__Tarefas__:
• a. Cada uma destas afirmações concorda com o texto sobre encarnação e reencarnação: (i) há anonimato entre os espíritos; (ii) a personalidade, na Doutrina, é a responsabilidade definida; (iii) a personalidade é um acidente quando a ideia prepondera? Responda sim ou não a cada uma e cite literalmente as palavras do texto que decidem a resposta.
• b. Pode dar seguimento ao texto sobre encarnação e reencarnação a partir do ponto em que ele termina?

__Texto em estudo__:
------------------------------------

Antes de o fazer, porém, permita o nosso
irmão baiano lhe estranhemos o anonimato.
Nós outros, espiritistas e
estudantes do Evangelho em espírito e verdade, somos chamados – e agora mais do
que nunca – a estabelecer uma nova ordem de relação entre os homens; precisamos
aproximar-nos para nos compreendermos e precisamos compreender-nos para nos
amarmos. Nem se diga, na espécie, que a personalidade é um acidente, quando a
ideia prepondera. Não.
A personalidade, na Doutrina, é a
responsabilidade definida, o fator consciente do coletivismo.
Se não há anonímia (anonimato) entre os espíritos, se o personalismo
é inconfundível entre eles, como admiti-la entre os encarnados apercebidos
dessa lei?
Isto posto, abordemos a primeira
objeção do nosso missivista:
Ele nos pergunta se os prismas da
Verdade Divina, que afirmamos una e íntegra quanto variável ao infinito, podem
contradizer-se tão salientemente como no caso
da reencarnação.
Subsiste, por conseguinte, para o interlocutor, a
contradição que ab initio infirmamos.
Entretanto, nos parece que a, para
nós, aparente contradição, não incide na reencarnação e, sim, na encarnação.
Aquela, é uma lei imprescritível para
a humanidade terrena, tanto em Kardec como em Roustaing.
Para este, a encarnação é a consequência
de uma falta (simbolismo presumível do pecado original) e essa falta pode
ocorrer em qualquer grau da escala espiritual, no ascenso (ascenção) do espírito para Deus e daí, a encarnação
em mundos correspondentes, mais ou menos expiatórios.
Para aquele, a encarnação é consubstancial
a todo o espírito criado.

------------------------------------

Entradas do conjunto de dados
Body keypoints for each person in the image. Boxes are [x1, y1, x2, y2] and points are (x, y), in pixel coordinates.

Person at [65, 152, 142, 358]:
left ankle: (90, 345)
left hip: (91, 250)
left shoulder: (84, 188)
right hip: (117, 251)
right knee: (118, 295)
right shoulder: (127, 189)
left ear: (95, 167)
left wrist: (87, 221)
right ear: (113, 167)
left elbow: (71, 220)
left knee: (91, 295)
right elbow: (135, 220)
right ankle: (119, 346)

------------------------------------

__Respostas__:
• a.
(i) Não: "Se não há anonímia (anonimato) entre os espíritos"
(ii) Sim: "A personalidade, na Doutrina, é a responsabilidade definida, o fator consciente do coletivismo."
(iii) Não: "Nem se diga, na espécie, que a personalidade é um acidente, quando a ideia prepondera. Não."

• b.
Sê-lo-á?
Nós cremos ter deixado patente o
nosso pensamento, no artigo anterior: a revelação de Roustaing abrange, a nosso
ver, um plano universal, que alteia a Onipotência Divina; à revelação de Kardec
adstringe-se à esfera planetária e nela é íntegra e completa, também.
Contradição haveria, sim, se em
Kardec apreendêssemos que a biogênese terrena era extensiva a todo o universo,
que a co-materialidade do ser era uma lei universal.
E, no entanto, o que do seu ensino
se infere é que há mundos materiais, mundos fluídicos, mundos etéreos, por gradações
de uma gama infinita.
Acha “Um adepto” que Roustaing deveria ter explicado e desenvolvido o que
Kardec deixou de aclarar.
À parte a gratuidade da exigência,
ou exigência por exigência, fora lícito lamentar que Kardec não recebesse
formal explicação da origem e fins da existência dos animais.
Aliás, bem no contrário do que supõe
o nosso missivista, em Roustaing muito se alhana (falicita?) esse problema.
É até um ponto, esse, magistralmente
tratatado nessa obra, que, repetimos, se por vezes nos parece sibilina, não
deixa de, no seu conjunto majestoso, iluminar a nossa inteligência e afeiçoa-la
a mais altos descortinos.
A ilação de responsabilidade concomitante
à encarnação dos animais não se nos afigura colher no caso:
primo - porque, não havendo consciência definida,
não pode haver responsabilidade;
secundo - porque Roustaing não inculca a
encarnação animal, como penalidade do “princípio inteligente”.
Quanto a preferências por esta ou
aquela teoria, o nosso missivista tem resposta no mesmo artigo nosso, que de
tema lhe valeu, pois nele dissemos que estas questões que dizem de perto com a consciência
do crente, com o que o espírito tem de mais incoercível, só o foro íntimo pode decidir.
A corporeidade fluídica d'O Cristo,
problema que “Um adepto” considera
simplesmente formidável, está para
nós ab imo pectore (do fundo do meu
coração) resolvido considerando a noção possível de materialidade, de rosto com
os fenômenos mediúnicos.
Para nós, a agregação molecular não
é fenômeno arbitrário: da simples monera no homo
sapiens dos naturalistas materialistas, ela obedece a uma inteligência extrínseca,
e a sua morfologia não significa mais que evolução do princípio que a manipula
e vitaliza. (2)
Não é com isto dizer que tenhamos
resolvido o assunto, mas que o não julgamos contrário à ordem natural, partindo
por indução das leis conhecidas para as desconhecidas.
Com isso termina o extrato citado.